In that case, it is clear what is happening: Your OpnSense does not know if/when the ATT router has a new address. DHCP is a pull mechanism. OpnSense would try to get a new address only if the physical layer is down for a bit.

Interesting, though, that you cannot use a static IP, because it is unsual for a router to change the LAN address range on its own.
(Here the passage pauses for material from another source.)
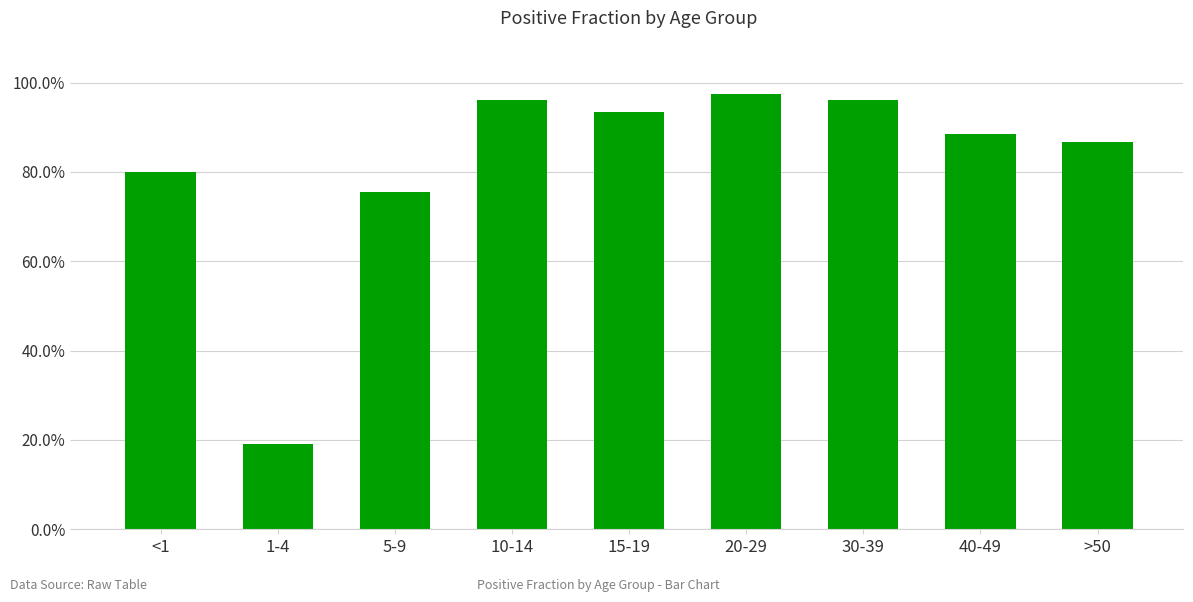

What position from the right is >50?

1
Maybe you could set up gateway monitoring in order to automate the reset process.
Intel N100, 4 x I226-V, 16 GByte, 256 GByte NVME, ZTE F6005

1100 down / 800 up, Bufferbloat A+

June 06, 2024, 06:24:24 PM #7 Last Edit: June 06, 2024, 06:26:55 PM by Amodin
But that makes no sense to me why my LAN connectivity would drop off.  I should have a completely functioning LAN if I had no WAN access.  If my internet connection drops, I lose all connection locally - to my NAS, my APs drop off, my clients lose connection, etc.

I do have the router assigning the same IP, I can either do it as a static address, or DHCP, and I've just left it at DHCP and tied the MAC to the IP so it's always the same address.

OPN assigns all of my internal addresses, I am wondering if this is the issue as it's the only constant between both setups with Sophos and OPN.  If I create my DHCP scope to an internal server and off OPN, I wonder if that would change something...

If it did, that cannot be the fault of OpnSense, as it happened with Sophos before. As I said, I wonder what is strange in your setup, because if LAN and WAN are separated, nothing from your ISP router could make your LAN get ballistic. Maybe you should do a network sniff to see what exactly goes wrong in these situations.

E.g.: Is it DNS or ARP or broadcast storms?
Intel N100, 4 x I226-V, 16 GByte, 256 GByte NVME, ZTE F6005

1100 down / 800 up, Bufferbloat A+

Yeah, like I said, I don't believe this is an OPN problem, it's just something that's been plaguing me for some time.

I think I'll try a separate DHCP server and see what that does this evening and go from there.

Not seeing any storms at all, my LAN isn't even close to being saturated, and nothing weird, it's running actually really well. 

I believe I found the issue, and it was Unifi Controller software monitoring the OPN IP address. 

The software wants to monitor an IP address to be able to say that there's connectivity... kind of silly, but I get it.  I had that pointed at my OPN LAN IP, so anytime I'd reboot, the controller believed connectivity was down, so I'd lose ALL connectivity. 

Just switched it over to a server IP that I have on all the time, solved this issue.